• OPDRACHTVEREISTEN:
Herhaal woordelijk het deel van het aangeleverde fragment dat opent met de woorden die "Ontbinding huurovereenkomst en" bevatten en sluit met "oplossing te komen.".

• AANGELEVERD FRAGMENT:
ECLI:NL:RBROT:2023:4026

Rechtbank Rotterdam

Datum uitspraak
11 mei 2023
Publicatiedatum
11 mei 2023
Zaaknummer
KTN-10063743_17032023
Instantie
Rechtbank Rotterdam
Type
Uitspraak
Rechtsgebied
Civiel recht; Verbintenissenrecht
Procedures
  • Eerste aanleg - enkelvoudig
Rechters
Vindplaatsen
  • Rechtspraak.nl
AI samenvatting door LexboostAutomatisch gegenereerd

Ontbinding huurovereenkomst en ontruiming woning wegens burenruzie en geluidsoverlast

In deze huurzaak, behandeld door de Rechtbank Rotterdam, heeft de kantonrechter op 11 mei 2023 uitspraak gedaan in een geschil tussen Stichting Woonbron en een huurder, aangeduid als [gedaagde01]. De zaak betreft een langdurige burenruzie en geluidsoverlast die heeft geleid tot de eis van Woonbron om de huurovereenkomst te ontbinden en de huurder te veroordelen tot ontruiming van de woning. De procedure begon met een dagvaarding op 16 augustus 2022, gevolgd door een mondelinge behandeling op 17 januari 2023. Ondanks pogingen tot een minnelijke regeling, zijn partijen er niet in geslaagd om tot een oplossing te komen.

De feiten van de zaak tonen aan dat er sinds 2014/2015 een conflict bestaat tussen [gedaagde01] en haar buren, met meerdere meldingen van overlast en aangiftes bij de politie. Woonbron heeft geluidsmetingen laten uitvoeren, waaruit blijkt dat er sprake is van ontoelaatbare geluidshinder vanuit de woning van [gedaagde01]. De kantonrechter concludeert dat [gedaagde01] in ernstige mate tekort is geschoten in haar verplichtingen als huurder, wat heeft geleid tot de beslissing om de huurovereenkomst te ontbinden.

De rechter heeft bepaald dat [gedaagde01] de woning binnen veertien dagen na het vonnis moet ontruimen en dat zij de proceskosten moet vergoeden. Het vonnis is uitvoerbaar bij voorraad verklaard, wat betekent dat de beslissing onmiddellijk moet worden uitgevoerd, ongeacht eventuele rechtsmiddelen die [gedaagde01] zou kunnen aanwenden. De uitspraak benadrukt de verantwoordelijkheden van huurders om overlast voor omwonenden te voorkomen en de gevolgen van herhaaldelijk niet-nakomen van deze verplichtingen.

Uitspraak

RECHTBANK ROTTERDAM

locatie Rotterdam
zaaknummer: 10063743 CV EXPL 22-26153
datum uitspraak: 17 maart 2023
Vonnis van de kantonrechter
in de zaak van
Stichting Woonbron,
vestigingsplaats: Rotterdam,
eiseres,
gemachtigde: mr. T.A. Vermeulen
tegen
[gedaagde01],
woonplaats: [woonplaats01] ,
gedaagde,
gemachtigde: mr. W. Suttorp.

• GEGEVEN INFORMATIE:

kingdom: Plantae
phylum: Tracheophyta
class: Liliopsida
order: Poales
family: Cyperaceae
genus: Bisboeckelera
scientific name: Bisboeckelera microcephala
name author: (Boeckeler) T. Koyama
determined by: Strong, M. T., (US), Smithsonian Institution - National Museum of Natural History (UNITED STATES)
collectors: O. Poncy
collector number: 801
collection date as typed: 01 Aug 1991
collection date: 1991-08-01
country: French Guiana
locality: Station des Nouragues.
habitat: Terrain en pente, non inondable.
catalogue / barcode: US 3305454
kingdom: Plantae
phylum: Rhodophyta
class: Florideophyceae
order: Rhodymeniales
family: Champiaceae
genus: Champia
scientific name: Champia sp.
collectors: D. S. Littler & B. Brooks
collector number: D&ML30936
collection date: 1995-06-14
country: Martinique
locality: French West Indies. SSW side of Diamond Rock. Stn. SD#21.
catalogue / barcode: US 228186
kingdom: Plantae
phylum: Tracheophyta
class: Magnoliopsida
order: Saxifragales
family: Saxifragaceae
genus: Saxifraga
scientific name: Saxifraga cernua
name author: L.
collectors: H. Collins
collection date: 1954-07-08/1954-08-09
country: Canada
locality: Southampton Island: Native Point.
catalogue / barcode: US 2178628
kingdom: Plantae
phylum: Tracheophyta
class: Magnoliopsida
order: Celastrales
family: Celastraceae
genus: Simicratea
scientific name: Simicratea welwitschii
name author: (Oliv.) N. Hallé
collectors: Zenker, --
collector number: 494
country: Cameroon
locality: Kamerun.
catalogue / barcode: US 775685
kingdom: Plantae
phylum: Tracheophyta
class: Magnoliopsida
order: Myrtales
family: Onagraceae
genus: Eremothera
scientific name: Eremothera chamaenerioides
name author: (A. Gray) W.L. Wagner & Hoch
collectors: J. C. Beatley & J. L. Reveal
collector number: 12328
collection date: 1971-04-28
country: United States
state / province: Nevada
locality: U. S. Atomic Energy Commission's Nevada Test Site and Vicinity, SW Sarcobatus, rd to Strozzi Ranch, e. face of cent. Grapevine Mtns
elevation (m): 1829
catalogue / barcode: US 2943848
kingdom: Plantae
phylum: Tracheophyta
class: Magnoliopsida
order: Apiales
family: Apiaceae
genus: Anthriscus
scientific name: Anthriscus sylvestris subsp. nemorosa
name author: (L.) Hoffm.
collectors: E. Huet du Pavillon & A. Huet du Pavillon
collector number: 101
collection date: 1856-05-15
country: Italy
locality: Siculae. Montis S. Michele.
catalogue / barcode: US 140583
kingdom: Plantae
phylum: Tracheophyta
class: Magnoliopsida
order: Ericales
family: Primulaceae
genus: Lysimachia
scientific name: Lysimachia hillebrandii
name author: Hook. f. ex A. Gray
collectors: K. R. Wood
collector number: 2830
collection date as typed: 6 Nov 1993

• RESULTAAT OPDRACHT:
Ontbinding huurovereenkomst en ontruiming woning wegens burenruzie en geluidsoverlast

In deze huurzaak, behandeld door de Rechtbank Rotterdam, heeft de kantonrechter op 11 mei 2023 uitspraak gedaan in een geschil tussen Stichting Woonbron en een huurder, aangeduid als [gedaagde01]. De zaak betreft een langdurige burenruzie en geluidsoverlast die heeft geleid tot de eis van Woonbron om de huurovereenkomst te ontbinden en de huurder te veroordelen tot ontruiming van de woning. De procedure begon met een dagvaarding op 16 augustus 2022, gevolgd door een mondelinge behandeling op 17 januari 2023. Ondanks pogingen tot een minnelijke regeling, zijn partijen er niet in geslaagd om tot een oplossing te komen.